Baldness and Irony

Getting out of the car to make a visit I was suddenly aware of a very loud buzzing.  Some flying creature had managed to get itself caught up in my hair, so with a flick of my head I swung my hair in an attempt to free the beast.

The buzzing just got louder.

Car door still open I stood in the middle of the quiet suburban road, bent over, and with my hair now hanging loose and shook my head.

The buzzing continued and was sounding somewhat agitated, something was well and truly stuck.

One more flick and I felt the tickle of an insects feet on my forehead.

Then I did – what I know you should never do but I did it anyway because I wasn’t thinking straight and panicked.  I started dancing about like some mad woman in the middle of the street flicking my hair by tossing my head and using my hands.  Then it happened a sharp prick just above my right eyebrow followed very quickly by a throbbing across my forehead and down my right cheek.  I might have squealed – I know hard to imagine but then again I did panic so it is highly possible.

By now ‘G’ who I was on my way to visit had noticed some lunatic jumping outside her house and making an educated guess was approaching with a can of fly killer.  I am pretty sure it was the owner of the sting not me she was trying to get with the half can of fly killer she then proceeded to shower me with!  The fact that my hair didn’t stay sticking straight up like some mohican suggests fly spray isn’t a suitable alternative to hair spray, if you were wondering.

I wasn’t sure at this point what had stung me a quick look in the wing mirror told me that a sting was now attached to me rather than the bee it should have been attached to.

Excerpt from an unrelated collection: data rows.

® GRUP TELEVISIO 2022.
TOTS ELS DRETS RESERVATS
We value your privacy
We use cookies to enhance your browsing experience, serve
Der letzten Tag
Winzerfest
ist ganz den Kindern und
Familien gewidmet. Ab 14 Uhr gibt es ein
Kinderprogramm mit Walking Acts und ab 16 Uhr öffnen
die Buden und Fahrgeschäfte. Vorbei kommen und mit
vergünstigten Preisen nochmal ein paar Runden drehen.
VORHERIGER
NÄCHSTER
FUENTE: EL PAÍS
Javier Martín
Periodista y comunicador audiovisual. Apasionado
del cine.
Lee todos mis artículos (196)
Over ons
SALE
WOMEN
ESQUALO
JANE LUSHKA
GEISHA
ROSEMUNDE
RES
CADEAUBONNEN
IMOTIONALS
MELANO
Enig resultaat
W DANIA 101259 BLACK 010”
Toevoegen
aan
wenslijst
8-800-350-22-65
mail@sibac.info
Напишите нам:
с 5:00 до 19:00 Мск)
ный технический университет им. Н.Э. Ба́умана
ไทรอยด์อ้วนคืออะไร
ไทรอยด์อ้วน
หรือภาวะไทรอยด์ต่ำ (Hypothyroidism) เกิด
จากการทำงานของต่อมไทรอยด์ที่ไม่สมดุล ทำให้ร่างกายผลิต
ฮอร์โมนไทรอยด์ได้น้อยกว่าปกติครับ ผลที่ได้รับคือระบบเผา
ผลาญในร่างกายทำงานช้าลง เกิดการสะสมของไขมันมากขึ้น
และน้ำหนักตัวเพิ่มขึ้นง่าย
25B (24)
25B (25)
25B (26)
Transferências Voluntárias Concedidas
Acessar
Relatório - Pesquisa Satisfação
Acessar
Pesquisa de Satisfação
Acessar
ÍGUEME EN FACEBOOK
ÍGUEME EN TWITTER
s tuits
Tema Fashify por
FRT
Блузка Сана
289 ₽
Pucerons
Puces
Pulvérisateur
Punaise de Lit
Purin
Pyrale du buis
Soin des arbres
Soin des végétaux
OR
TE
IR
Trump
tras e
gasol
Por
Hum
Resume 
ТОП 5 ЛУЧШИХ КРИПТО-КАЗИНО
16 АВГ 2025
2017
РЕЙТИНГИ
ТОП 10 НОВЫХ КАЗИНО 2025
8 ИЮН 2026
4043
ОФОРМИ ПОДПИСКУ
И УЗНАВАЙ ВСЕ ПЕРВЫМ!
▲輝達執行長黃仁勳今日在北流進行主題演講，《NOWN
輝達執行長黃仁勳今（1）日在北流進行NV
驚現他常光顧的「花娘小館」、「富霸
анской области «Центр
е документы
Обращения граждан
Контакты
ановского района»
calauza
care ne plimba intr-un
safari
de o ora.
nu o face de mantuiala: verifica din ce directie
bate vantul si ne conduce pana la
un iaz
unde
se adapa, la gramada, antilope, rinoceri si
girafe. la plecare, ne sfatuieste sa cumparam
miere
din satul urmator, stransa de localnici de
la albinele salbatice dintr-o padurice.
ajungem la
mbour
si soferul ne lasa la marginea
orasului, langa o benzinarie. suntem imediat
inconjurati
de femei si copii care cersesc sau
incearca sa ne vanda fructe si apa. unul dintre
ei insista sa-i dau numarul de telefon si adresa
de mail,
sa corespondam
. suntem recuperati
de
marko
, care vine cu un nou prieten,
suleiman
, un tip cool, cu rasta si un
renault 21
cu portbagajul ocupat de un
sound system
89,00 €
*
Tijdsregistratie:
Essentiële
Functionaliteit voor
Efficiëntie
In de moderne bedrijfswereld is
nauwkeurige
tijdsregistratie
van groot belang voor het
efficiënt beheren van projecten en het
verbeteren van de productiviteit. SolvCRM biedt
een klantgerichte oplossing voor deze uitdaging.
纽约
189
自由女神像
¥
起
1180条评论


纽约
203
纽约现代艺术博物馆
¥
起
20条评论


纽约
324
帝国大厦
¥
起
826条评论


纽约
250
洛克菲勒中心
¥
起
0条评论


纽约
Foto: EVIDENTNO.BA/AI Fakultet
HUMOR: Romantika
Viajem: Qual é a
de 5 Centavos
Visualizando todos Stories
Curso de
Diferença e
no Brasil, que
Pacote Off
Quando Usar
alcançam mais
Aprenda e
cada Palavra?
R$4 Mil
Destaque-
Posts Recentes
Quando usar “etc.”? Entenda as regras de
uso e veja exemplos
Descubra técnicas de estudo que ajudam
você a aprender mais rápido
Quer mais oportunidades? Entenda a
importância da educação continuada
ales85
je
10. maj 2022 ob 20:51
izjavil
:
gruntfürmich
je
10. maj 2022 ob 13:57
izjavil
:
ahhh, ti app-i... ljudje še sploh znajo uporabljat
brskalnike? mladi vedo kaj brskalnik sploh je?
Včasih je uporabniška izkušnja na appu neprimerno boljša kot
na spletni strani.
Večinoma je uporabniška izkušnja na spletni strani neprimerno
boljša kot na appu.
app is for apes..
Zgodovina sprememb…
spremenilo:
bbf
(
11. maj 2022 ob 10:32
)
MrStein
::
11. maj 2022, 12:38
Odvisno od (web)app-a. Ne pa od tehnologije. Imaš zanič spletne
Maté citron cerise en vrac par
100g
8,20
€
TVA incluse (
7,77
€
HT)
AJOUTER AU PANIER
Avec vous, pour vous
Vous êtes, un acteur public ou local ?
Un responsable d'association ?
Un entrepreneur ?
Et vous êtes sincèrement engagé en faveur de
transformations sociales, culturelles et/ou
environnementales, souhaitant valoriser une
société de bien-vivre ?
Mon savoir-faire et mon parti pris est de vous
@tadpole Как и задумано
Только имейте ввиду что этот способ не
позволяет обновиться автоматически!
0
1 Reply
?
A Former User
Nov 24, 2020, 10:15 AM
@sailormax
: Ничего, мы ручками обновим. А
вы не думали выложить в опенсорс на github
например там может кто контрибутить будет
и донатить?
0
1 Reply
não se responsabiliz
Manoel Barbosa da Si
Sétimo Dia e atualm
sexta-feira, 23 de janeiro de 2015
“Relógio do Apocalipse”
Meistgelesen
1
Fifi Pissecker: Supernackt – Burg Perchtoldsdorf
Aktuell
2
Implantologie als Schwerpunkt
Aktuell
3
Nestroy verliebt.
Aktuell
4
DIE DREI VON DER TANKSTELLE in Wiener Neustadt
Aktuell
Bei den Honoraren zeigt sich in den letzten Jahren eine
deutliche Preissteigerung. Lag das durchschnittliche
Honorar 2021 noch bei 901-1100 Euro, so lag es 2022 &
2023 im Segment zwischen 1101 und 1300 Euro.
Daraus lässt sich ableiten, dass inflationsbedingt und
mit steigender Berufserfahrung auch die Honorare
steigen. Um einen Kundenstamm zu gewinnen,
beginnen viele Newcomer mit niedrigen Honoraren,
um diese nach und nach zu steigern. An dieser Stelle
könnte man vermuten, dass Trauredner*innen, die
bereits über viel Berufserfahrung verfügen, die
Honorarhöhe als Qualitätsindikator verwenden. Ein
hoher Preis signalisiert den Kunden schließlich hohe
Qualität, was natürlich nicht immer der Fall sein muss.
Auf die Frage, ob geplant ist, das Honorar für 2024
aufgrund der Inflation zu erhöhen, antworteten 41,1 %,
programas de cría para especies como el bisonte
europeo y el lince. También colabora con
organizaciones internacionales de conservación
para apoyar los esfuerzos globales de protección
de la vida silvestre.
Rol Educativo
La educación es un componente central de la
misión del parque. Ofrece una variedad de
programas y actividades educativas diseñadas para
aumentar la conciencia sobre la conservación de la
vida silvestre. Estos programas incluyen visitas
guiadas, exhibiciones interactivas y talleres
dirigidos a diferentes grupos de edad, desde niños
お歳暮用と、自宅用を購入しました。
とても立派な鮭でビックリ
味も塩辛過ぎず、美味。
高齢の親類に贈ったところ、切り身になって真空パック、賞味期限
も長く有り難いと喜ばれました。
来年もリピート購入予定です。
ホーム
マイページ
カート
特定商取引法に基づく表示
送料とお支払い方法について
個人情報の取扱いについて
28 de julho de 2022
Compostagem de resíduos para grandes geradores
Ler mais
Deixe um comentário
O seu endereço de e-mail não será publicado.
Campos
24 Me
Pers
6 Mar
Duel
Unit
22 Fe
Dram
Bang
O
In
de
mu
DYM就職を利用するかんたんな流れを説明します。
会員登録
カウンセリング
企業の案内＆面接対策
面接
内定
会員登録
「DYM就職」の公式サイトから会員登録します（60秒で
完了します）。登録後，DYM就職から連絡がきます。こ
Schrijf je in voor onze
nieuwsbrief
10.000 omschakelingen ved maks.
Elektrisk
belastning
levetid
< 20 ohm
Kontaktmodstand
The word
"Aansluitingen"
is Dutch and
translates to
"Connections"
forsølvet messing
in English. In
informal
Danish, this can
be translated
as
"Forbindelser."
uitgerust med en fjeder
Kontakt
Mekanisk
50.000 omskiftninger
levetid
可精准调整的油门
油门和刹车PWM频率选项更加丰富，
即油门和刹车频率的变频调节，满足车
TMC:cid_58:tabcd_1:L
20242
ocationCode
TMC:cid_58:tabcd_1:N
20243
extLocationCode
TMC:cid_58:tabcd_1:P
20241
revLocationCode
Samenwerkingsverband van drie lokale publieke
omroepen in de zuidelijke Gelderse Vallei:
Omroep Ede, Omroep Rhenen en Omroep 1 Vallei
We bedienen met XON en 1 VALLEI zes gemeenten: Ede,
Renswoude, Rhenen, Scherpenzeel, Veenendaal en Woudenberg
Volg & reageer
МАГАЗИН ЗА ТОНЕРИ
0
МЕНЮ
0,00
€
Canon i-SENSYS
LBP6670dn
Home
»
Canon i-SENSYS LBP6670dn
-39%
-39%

We got into ‘G’s’ home and I managed to squeeze the sting out – I got a gold star from Damien later for that – then put some vinegar on it.  Shaken and stirred I sat in ‘G’s’ living room drinking water and trying to pretend nothing had really happened.  My eyebrow was sore but I wasn’t overly concerned, we chatted and laughed.  I declined the biscuits and the wine, then relented and had a jaffa cake (they are like the Borgs to me resistance to them is futile).  Then the pins and needles started (just like the kind you get when the anaesthetic from the dentist starts to wear off), my heart started to race, a quick touch of the site caused pain to shoot around and behind my right eye.  Never having been stung by a bee before, and being aware of all kinds of horror stories about bee stings, I thought it wise to make my apologies and go seek some professional advice.

At the local chemist Damien the pharmacist, took my pulse, asked me some questions and decided that I wasn’t having anything more than a mild allergic reaction so gave me a pill and water and told be to stay put for ten minutes, after which he came checked my pulse again and told me I could go.

Now back home I have a half puffed up eye and a very tender right side to my face, but at least I know I am not seriously allergic to bee stings.

What you may be wondering has all that to do with baldness and irony.  Well if I had been bald then the bee wouldn’t have got caught up in my hair in the first instance; and I posted a picture of that bees distant cousin on this blog not that many days ago because I was enchanted by its beauty.  I will never look at bees the same again, actually I can’t at the moment with my eyelid hooding over!


2 thoughts on “Baldness and Irony

  1. The irony is that the aggressor possibly *was* a honey-bee! Bumblebees rarely sting unless provoked. Though, come to think of it…

    Anyway, (virtual) tea and (real) sympathy.